_Фрагмент текста_:
»»

Корпус по Тюремному переулку был самым длинным – 84 сажени. Из них отрезок от Офицерской в 39 саженей выстроили в четыре этажа. И поместили туда женское отделение. Оно строго охранялось, главным образом от арестантов-мужчин. Внизу были устроены службы (включая собственную баню), наверху – больница на 30 коек и квартиры надзирательниц; во втором и третьем этажах сидели арестантки. Все окна были закрыты жалюзи, чтобы мужики не подсматривали.
Остальная часть корпуса до самой Мойки была трехэтажной. Именно в ней содержались татебные и бродяги. А еще квартиры старшего врача, аптекаря, камера прокурорского надзора, школа, цейхгаузы, а наверху – мужской лазарет на 125 коек.
По набережной Мойки шел самый короткий корпус, всего 12 саженей. Его левая, западная, башня была отведена под католическую и лютеранскую церкви. Там же находилась аптека, а в подвале – водокачка. Правая башня на Мойке вместила кухню, внизу располагалась квасная. В двухэтажном прясле между башнями устроили мастерские.
Восточный корпус по Крюкову каналу был длинным, семьдесят саженей, и двухэтажным. В нем помещались все другие отделения, включая благородное. А еще молельные комнаты для арестантов мусульманского и еврейского исповеданий.

««

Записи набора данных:
»»

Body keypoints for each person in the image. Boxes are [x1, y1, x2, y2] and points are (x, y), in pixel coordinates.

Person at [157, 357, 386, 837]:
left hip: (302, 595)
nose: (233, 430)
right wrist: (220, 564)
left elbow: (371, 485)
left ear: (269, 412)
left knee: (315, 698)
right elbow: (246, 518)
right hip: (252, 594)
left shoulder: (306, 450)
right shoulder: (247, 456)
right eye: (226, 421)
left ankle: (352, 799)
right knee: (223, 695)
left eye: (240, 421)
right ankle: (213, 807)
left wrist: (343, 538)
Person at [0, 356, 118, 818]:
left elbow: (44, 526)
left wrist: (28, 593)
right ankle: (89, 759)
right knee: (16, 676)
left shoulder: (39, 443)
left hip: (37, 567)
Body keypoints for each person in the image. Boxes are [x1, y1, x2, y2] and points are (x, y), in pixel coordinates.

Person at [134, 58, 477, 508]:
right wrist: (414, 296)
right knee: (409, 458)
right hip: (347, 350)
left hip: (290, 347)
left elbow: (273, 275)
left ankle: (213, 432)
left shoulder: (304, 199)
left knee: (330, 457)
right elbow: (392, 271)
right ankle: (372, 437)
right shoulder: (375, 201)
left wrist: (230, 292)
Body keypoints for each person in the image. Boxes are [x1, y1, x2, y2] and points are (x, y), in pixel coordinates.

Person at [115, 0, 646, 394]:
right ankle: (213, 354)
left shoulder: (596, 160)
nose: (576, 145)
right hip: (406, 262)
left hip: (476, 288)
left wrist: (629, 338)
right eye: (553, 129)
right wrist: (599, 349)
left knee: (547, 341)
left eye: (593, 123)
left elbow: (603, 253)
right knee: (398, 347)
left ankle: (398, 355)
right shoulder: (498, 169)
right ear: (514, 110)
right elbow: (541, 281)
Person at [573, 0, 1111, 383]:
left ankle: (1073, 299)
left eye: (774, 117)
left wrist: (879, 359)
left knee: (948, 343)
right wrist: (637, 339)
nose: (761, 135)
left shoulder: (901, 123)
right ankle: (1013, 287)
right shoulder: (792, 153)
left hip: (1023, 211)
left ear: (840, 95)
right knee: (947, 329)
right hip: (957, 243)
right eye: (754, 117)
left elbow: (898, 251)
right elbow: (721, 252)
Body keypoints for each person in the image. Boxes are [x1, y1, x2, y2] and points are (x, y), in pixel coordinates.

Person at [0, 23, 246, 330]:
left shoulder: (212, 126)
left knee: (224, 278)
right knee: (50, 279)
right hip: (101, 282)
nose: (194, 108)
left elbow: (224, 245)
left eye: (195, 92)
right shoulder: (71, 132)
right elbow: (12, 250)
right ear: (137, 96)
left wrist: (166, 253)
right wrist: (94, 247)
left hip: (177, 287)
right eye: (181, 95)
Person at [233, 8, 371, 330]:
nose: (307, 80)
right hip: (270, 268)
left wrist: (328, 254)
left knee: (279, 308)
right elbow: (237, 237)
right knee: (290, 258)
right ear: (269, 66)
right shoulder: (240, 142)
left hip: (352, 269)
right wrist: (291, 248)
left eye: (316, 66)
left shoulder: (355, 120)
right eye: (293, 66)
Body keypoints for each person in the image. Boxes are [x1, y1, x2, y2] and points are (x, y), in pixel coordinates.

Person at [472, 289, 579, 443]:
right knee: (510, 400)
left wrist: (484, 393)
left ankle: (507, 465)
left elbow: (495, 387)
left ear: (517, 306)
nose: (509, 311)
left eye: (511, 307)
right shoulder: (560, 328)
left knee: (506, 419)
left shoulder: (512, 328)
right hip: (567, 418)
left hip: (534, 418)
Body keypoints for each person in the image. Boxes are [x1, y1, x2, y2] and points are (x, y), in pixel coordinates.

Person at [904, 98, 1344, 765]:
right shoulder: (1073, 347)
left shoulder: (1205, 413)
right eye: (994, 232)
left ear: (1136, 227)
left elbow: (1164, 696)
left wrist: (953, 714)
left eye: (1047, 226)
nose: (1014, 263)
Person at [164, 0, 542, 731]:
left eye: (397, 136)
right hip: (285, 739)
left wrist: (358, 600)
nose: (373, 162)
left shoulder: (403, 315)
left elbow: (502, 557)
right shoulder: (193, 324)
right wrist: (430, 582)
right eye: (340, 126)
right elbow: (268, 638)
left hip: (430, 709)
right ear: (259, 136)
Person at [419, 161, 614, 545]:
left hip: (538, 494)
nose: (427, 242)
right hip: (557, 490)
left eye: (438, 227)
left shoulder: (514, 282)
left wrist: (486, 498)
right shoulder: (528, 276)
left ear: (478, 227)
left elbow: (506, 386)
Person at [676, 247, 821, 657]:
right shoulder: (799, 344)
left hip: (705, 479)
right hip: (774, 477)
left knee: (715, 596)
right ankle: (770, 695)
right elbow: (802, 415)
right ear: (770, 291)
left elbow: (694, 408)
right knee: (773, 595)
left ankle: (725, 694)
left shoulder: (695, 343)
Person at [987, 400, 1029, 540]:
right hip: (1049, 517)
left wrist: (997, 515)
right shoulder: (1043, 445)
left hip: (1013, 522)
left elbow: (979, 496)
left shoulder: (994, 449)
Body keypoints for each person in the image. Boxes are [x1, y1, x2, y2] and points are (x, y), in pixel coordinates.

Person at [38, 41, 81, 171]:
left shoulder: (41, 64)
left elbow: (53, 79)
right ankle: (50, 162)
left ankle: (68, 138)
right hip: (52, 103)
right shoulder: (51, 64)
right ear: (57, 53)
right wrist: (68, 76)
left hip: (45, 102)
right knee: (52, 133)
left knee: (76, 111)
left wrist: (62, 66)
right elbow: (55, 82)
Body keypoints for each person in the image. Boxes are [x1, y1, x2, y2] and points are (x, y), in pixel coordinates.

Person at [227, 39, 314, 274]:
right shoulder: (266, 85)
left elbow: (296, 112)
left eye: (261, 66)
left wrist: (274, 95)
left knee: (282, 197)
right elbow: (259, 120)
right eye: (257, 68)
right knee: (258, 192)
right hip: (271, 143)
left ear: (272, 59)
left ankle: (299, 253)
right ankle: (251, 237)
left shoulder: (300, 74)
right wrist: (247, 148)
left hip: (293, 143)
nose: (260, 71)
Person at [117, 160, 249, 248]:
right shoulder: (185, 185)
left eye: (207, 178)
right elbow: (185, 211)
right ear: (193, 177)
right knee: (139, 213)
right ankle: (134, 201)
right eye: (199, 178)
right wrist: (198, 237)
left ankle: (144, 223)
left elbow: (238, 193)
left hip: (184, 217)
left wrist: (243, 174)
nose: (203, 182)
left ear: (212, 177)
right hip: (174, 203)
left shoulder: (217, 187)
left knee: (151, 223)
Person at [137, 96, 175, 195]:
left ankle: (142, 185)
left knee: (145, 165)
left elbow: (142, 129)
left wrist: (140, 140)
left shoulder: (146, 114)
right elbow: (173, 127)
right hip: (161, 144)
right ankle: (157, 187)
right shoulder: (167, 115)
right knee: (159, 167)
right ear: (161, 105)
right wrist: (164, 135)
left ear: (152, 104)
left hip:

««

_Изучите материал_:
**A.** Выпишите из описания корпусов отрывок от слов «По набережной Мойки» до слов «и еврейского исповеданий.».
**B.** Ответьте по описанию корпусов:
(i) На сколько коек была рассчитана больница в женском отделении?
(ii) Что располагалось в подвале западной башни на Мойке?
(iii) Сколько этажей было в восточном корпусе по Крюкову каналу?
Записи — отдельный материал, с описанием корпусов они не связаны.

_Ваши ответы_:
**A.**
По набережной Мойки шел самый короткий корпус, всего 12 саженей. Его левая, западная, башня была отведена под католическую и лютеранскую церкви. Там же находилась аптека, а в подвале – водокачка. Правая башня на Мойке вместила кухню, внизу располагалась квасная. В двухэтажном прясле между башнями устроили мастерские.
Восточный корпус по Крюкову каналу был длинным, семьдесят саженей, и двухэтажным. В нем помещались все другие отделения, включая благородное. А еще молельные комнаты для арестантов мусульманского и еврейского исповеданий.

**B.**
(i) На 30 коек.
(ii) Водокачка.
(iii) Два этажа.